▶ TRY IT: Decide whether each statement agrees with the text on SEPTA's solar power, answering yes or no and quoting the deciding words of the text. 1. Elk Hill Solar 2 began operating in February. 2. The Fern Rock rooftop solar installation is at a bus maintenance facility. 3. The second solar farm will bring the power produced to 67,000 megawatt-hours per year.

▶ PROVIDED TEXT:
As work proceeds on the bus system makeover, solar power is an important source of renewable energy behind SEPTA’s goal of reducing greenhouse gas emissions from its overall operations and facilities by 20 percent in 2021, when compared to a 2014 baseline.
SEPTA reported that, since January 2020, it has generated more than 2,600 megawatt-hours of renewable electricity through rooftop solar installations at two large bus maintenance facilities on Wyoming Avenue and Callowhill Street. A third rooftop solar installation at its Fern Rock subway car maintenance facility began in May.
Meanwhile, the first of the two solar farms SEPTA has developed with Lightsource bp in rural Franklin County, Pennsylvania, began operating in February. Called Elk Hill Solar 2, the 17.5-megawatt farm will produce 27,000 megawatt-hours of electricity per year, over 7 percent of SEPTA’s current 380,000 megawatt electricity demand.
Those megawatt hours will reduce greenhouse gas emissions by 19,360 metric tons annually, the emissions equivalent of 4,180 automobiles per year, the agency calculates.
A second solar farm to be developed by Lightsource bp under its agreement with SEPTA will bring the power produced to 67,000 megawatt-hours per year, enough to power 6,100 U.S. homes annually.

▶ EXCERPTED RECORDS:
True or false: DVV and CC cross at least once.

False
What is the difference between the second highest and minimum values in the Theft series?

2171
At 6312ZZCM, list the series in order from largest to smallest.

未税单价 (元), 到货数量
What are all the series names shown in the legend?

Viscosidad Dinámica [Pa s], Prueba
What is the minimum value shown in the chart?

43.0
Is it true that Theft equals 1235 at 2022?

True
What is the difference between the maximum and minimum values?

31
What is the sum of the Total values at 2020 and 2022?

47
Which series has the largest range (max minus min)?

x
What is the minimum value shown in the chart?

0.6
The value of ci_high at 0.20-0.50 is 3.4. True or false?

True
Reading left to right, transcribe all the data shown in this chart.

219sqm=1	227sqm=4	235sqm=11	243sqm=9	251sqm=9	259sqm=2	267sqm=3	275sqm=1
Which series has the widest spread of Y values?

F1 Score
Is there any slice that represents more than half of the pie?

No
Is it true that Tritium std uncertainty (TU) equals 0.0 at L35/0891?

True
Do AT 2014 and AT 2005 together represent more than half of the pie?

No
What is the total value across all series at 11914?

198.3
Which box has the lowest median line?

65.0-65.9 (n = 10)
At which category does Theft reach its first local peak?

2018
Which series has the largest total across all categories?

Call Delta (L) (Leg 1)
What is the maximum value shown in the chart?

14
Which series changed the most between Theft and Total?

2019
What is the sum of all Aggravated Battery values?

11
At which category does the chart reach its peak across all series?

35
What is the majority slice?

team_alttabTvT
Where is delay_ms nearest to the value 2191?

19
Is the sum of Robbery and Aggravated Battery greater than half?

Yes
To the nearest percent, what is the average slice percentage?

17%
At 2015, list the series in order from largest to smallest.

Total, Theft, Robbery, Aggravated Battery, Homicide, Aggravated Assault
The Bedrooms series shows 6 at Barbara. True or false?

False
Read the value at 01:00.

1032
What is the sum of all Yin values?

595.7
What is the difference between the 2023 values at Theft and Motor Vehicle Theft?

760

▶ ANSWER SPACE:
1. Yes: "began operating in February"
2. No: "its Fern Rock subway car maintenance facility"
3. Yes: "will bring the power produced to 67,000 megawatt-hours per year"